Realistic classical charge from an asymmetric wormhole

TL;DR

This paper presents a wormhole solution in Einstein-Dirac-Maxwell theory that models a classical charge with spin, connecting two asymptotically flat spacetimes with different observed masses and charges.

Contribution

It introduces a novel asymmetric wormhole model supporting a complex spinor field, demonstrating how observed particle properties can emerge from spacetime topology.

Findings

The solution connects two different asymptotic spacetimes with distinct masses and charges.

Adjusting parameters yields observed Standard Model particle values at one end.

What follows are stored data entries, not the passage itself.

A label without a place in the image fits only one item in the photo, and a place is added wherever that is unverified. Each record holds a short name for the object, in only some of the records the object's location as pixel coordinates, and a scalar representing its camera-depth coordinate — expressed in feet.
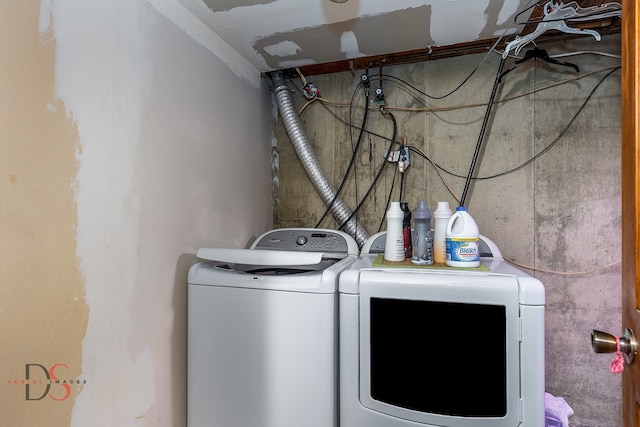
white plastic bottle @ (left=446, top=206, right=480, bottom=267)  4.05
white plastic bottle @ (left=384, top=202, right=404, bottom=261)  4.65
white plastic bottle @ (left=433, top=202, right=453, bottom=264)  4.51
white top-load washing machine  3.78
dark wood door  2.16
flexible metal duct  6.52
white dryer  3.26
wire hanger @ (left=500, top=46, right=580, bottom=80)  5.45
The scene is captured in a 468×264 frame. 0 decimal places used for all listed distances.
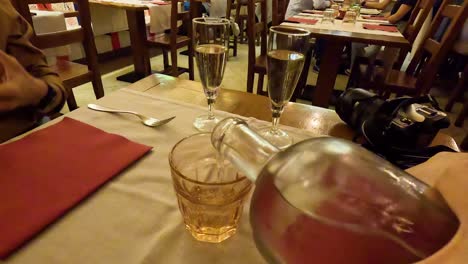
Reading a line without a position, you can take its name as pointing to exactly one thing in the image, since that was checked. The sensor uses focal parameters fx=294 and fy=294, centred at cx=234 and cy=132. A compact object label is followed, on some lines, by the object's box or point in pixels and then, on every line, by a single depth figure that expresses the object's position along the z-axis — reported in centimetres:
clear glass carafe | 17
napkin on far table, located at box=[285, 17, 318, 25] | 192
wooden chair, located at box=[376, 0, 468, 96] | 145
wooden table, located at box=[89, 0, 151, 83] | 231
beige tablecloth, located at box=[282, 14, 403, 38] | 171
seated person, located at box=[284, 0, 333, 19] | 274
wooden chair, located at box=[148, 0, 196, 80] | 227
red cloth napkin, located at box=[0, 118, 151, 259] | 30
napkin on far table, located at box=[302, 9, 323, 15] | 253
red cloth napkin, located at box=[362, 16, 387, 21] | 246
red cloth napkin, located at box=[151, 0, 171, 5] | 263
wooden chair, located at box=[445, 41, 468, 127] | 218
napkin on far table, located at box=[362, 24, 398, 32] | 185
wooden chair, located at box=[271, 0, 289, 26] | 223
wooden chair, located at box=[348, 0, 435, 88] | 199
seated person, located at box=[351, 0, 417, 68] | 245
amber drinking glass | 28
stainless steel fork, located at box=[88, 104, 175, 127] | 52
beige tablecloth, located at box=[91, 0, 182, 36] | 253
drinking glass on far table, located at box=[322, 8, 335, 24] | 204
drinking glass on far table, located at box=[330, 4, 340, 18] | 234
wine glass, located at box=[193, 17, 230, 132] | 49
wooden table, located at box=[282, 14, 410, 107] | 150
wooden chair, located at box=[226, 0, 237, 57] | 287
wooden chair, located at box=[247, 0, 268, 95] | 170
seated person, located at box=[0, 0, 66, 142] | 57
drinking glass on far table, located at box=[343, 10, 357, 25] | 204
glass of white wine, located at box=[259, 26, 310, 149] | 48
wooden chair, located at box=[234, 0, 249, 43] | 337
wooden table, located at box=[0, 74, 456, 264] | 28
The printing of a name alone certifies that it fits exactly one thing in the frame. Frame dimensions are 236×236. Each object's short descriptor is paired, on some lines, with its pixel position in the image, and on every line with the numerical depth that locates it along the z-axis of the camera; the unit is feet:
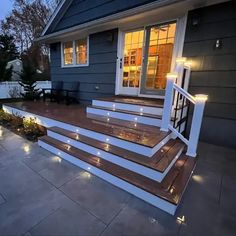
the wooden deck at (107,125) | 7.75
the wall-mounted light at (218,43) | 9.60
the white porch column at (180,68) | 8.87
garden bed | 12.15
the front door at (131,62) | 13.79
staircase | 6.12
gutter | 9.62
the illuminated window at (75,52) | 17.88
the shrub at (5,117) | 15.92
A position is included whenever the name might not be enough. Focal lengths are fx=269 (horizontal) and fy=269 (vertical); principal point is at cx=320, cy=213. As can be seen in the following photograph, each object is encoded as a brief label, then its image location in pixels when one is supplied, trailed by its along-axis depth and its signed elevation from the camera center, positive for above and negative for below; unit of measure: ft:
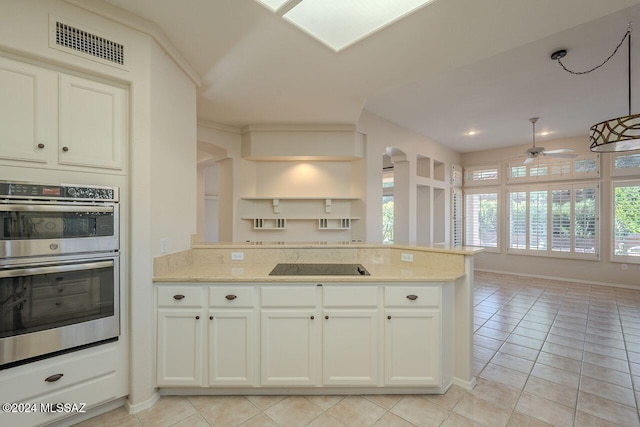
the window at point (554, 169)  18.51 +3.33
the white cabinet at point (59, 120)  5.08 +1.95
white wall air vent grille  5.40 +3.61
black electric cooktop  7.02 -1.56
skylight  5.62 +4.43
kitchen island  6.57 -2.91
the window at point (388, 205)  24.94 +0.93
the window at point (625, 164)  17.03 +3.21
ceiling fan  14.48 +3.39
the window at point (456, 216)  22.34 -0.18
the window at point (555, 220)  18.58 -0.50
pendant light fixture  6.88 +2.15
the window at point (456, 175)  22.49 +3.34
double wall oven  4.98 -1.08
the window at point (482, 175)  22.54 +3.35
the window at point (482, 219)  22.66 -0.45
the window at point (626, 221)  16.94 -0.47
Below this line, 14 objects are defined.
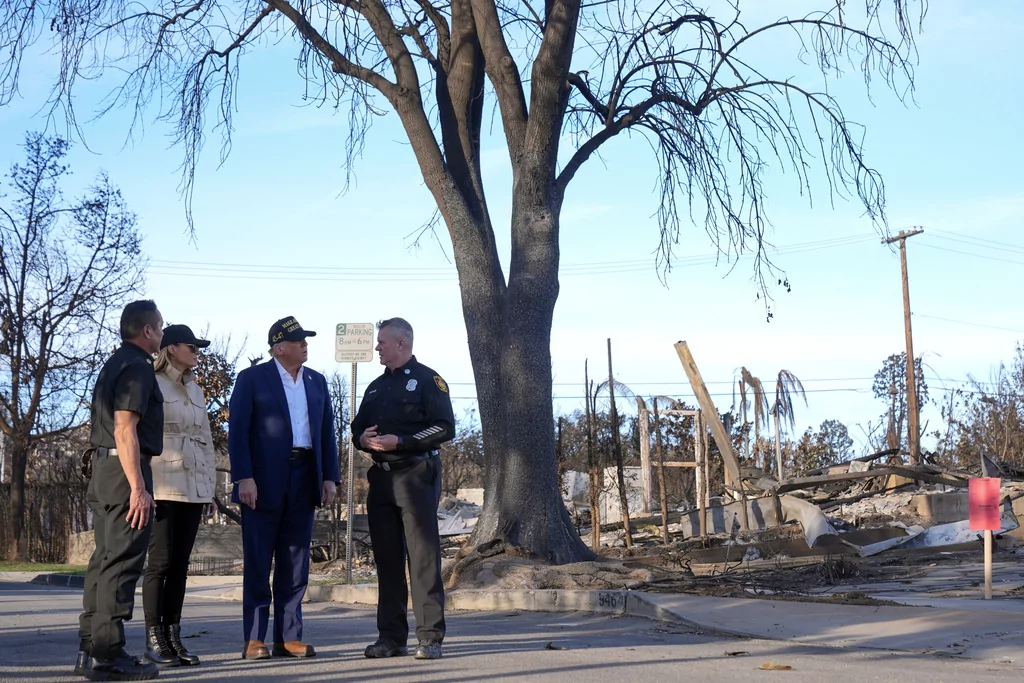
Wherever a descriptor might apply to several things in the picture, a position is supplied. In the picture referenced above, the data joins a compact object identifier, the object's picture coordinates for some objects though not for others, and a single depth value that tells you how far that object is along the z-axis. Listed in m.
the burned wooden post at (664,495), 15.93
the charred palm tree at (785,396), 38.25
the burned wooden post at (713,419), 18.47
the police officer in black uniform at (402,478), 6.36
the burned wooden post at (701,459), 20.30
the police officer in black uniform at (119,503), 5.48
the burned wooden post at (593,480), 14.58
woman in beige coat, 6.20
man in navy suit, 6.36
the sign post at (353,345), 12.02
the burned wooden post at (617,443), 14.66
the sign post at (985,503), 8.93
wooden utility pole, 36.34
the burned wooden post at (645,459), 23.77
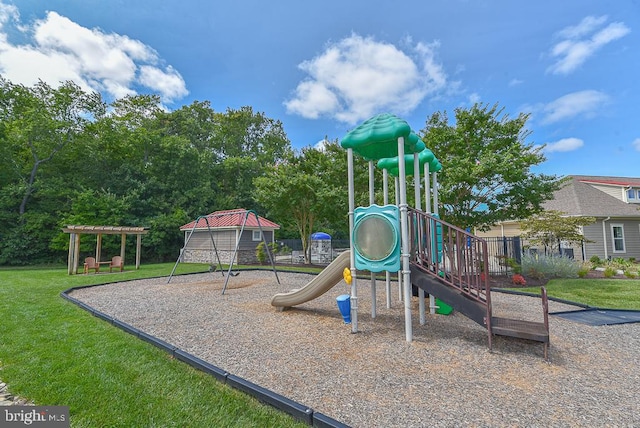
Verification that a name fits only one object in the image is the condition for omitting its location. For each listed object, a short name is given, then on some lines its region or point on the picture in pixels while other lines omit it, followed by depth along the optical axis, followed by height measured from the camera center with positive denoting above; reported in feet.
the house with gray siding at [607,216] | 48.73 +3.33
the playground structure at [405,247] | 12.75 -0.52
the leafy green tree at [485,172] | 29.66 +6.71
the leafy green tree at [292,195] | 47.62 +7.49
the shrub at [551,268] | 32.37 -3.64
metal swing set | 44.33 -2.28
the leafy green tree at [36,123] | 58.59 +24.30
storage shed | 58.03 -0.41
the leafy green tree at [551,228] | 39.62 +1.13
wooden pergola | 41.44 +1.03
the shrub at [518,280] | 29.73 -4.57
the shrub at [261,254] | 56.70 -3.19
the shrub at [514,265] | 33.19 -3.47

The model exemplifies Wheeler's ideas of 'mass without mass' and 'charge without charge'.

Abstract

Within Einstein-Dirac-Maxwell theory, we consider a wormhole solution supported by a complex non-phantom spinor field with a bare mass of the order of the Planck mass (which provides a nontrivial spacetime topology and an intrinsic angular momentum), an electric field (which provides a charge of the system), and a magnetic field. This solution describes an asymmetric wormhole connecting two different asymptotically flat spacetimes (two universes) in which there are in general different observed masses and charges. It is shown that, by suitably adjusting the values of free system parameters, at one end of the wormhole, one can obtain the values of the observed mass and charge typical of the Standard Model particles, whereas at the other end of the wormhole these physical quantities acquire the Planck values. Such a configuration incarnates Wheeler's idea of ``mass without mass'' and ``charge without charge'', and can be thought of as a model of a classical charge possessing a spin.